### [HOW TO COMPLETE THIS TASK]
Write only the number of lines below in which "billion" occurs.

Items from a data source

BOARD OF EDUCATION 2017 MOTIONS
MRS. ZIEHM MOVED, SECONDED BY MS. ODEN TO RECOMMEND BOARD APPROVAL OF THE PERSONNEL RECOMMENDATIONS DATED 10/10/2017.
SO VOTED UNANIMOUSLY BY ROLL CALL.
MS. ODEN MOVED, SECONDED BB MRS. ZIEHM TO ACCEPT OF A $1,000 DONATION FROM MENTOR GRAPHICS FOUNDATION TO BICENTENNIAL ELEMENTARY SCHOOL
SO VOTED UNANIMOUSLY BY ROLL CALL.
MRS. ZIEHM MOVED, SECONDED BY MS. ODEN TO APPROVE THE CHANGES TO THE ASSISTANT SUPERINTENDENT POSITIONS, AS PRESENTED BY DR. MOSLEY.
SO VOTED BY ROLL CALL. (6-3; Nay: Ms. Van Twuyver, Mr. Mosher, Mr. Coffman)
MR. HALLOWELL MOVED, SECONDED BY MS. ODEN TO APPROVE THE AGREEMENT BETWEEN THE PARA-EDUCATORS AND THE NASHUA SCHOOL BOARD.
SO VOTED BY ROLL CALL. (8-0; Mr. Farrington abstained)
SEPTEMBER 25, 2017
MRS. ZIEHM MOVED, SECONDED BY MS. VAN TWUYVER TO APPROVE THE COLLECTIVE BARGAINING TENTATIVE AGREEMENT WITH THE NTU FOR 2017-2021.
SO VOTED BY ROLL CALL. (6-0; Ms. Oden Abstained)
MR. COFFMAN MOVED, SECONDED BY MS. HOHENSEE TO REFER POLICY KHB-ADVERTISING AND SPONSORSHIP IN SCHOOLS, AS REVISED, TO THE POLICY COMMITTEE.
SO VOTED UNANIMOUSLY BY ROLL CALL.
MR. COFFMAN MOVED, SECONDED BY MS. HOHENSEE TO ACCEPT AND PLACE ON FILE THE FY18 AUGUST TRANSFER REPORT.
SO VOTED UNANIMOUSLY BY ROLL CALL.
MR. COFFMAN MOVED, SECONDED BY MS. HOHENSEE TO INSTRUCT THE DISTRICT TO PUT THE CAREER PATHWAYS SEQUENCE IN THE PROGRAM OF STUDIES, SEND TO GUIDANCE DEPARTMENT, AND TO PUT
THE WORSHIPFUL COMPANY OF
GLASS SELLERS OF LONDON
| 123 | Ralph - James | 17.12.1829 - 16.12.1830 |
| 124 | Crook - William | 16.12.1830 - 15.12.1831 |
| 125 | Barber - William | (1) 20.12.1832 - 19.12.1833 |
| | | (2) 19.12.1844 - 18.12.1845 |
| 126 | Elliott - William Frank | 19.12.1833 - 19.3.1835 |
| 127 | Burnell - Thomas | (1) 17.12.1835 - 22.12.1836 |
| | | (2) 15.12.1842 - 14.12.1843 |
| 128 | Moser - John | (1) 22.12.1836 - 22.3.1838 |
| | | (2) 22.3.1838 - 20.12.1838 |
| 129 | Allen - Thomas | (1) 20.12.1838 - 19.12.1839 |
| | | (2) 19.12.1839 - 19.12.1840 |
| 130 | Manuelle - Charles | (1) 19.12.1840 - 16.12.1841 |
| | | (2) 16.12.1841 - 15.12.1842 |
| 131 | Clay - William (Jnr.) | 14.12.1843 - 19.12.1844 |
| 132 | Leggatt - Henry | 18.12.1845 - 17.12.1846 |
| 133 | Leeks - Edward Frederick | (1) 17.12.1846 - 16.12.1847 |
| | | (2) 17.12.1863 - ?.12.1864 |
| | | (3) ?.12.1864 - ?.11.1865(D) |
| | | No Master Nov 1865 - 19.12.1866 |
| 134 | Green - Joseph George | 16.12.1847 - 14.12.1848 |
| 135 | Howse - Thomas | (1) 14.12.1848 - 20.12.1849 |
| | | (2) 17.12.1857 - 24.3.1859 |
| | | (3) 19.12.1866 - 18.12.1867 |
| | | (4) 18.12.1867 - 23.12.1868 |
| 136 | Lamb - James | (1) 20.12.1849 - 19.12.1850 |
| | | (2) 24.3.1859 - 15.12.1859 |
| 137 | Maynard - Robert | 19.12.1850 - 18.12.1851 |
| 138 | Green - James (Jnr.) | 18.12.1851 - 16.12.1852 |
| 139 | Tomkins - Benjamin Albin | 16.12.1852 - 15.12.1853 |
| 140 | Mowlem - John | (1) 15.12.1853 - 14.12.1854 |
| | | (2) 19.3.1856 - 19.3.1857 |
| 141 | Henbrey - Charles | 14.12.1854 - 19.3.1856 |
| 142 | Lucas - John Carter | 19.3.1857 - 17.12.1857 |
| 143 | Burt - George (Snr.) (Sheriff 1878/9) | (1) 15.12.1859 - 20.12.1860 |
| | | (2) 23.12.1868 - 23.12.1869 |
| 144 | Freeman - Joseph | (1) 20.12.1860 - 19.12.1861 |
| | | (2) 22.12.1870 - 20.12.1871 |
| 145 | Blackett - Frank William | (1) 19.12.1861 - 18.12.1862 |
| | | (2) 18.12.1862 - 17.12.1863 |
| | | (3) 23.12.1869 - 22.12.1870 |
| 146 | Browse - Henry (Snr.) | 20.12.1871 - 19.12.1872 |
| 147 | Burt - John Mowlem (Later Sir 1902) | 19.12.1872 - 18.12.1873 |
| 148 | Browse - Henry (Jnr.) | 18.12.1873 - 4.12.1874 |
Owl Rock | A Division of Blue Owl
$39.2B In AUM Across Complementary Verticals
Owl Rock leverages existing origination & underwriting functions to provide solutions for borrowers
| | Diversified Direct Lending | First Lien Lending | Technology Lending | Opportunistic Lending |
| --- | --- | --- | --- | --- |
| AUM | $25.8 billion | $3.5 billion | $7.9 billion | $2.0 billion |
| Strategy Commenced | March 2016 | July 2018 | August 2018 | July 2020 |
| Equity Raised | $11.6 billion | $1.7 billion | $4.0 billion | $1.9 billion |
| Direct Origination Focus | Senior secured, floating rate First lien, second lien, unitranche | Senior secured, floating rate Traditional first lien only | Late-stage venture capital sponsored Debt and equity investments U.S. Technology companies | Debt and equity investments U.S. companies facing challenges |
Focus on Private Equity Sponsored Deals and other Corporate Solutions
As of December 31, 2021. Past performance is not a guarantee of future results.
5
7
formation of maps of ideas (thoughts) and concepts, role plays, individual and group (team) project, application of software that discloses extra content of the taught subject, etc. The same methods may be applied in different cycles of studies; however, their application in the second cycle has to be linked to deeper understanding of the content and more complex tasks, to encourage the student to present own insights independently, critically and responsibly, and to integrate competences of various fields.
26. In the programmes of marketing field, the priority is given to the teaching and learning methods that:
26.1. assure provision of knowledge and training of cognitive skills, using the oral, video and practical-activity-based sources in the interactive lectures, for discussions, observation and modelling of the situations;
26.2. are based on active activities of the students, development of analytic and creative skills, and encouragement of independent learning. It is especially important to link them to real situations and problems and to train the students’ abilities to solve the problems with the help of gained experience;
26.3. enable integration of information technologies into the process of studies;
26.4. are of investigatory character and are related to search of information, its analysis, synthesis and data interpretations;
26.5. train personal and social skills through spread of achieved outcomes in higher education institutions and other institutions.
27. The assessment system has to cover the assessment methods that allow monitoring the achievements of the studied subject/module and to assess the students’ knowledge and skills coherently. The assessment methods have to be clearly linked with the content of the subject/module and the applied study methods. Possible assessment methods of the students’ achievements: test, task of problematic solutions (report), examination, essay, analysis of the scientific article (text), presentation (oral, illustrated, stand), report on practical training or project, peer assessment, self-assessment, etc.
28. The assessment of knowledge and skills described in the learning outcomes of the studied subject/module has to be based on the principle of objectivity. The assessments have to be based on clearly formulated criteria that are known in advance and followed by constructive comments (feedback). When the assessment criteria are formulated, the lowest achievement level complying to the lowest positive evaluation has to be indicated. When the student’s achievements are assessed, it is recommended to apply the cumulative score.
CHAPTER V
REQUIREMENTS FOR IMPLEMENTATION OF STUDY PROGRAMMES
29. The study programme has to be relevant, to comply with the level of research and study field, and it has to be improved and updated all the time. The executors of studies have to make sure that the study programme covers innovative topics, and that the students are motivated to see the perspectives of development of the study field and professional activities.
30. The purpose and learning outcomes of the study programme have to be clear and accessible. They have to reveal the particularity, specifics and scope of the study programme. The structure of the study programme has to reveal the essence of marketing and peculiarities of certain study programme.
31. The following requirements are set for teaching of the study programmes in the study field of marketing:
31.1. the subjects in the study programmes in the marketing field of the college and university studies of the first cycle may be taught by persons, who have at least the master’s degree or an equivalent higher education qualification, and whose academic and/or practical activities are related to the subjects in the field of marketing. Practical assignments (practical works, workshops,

### [EXERCISE OUTPUT]
2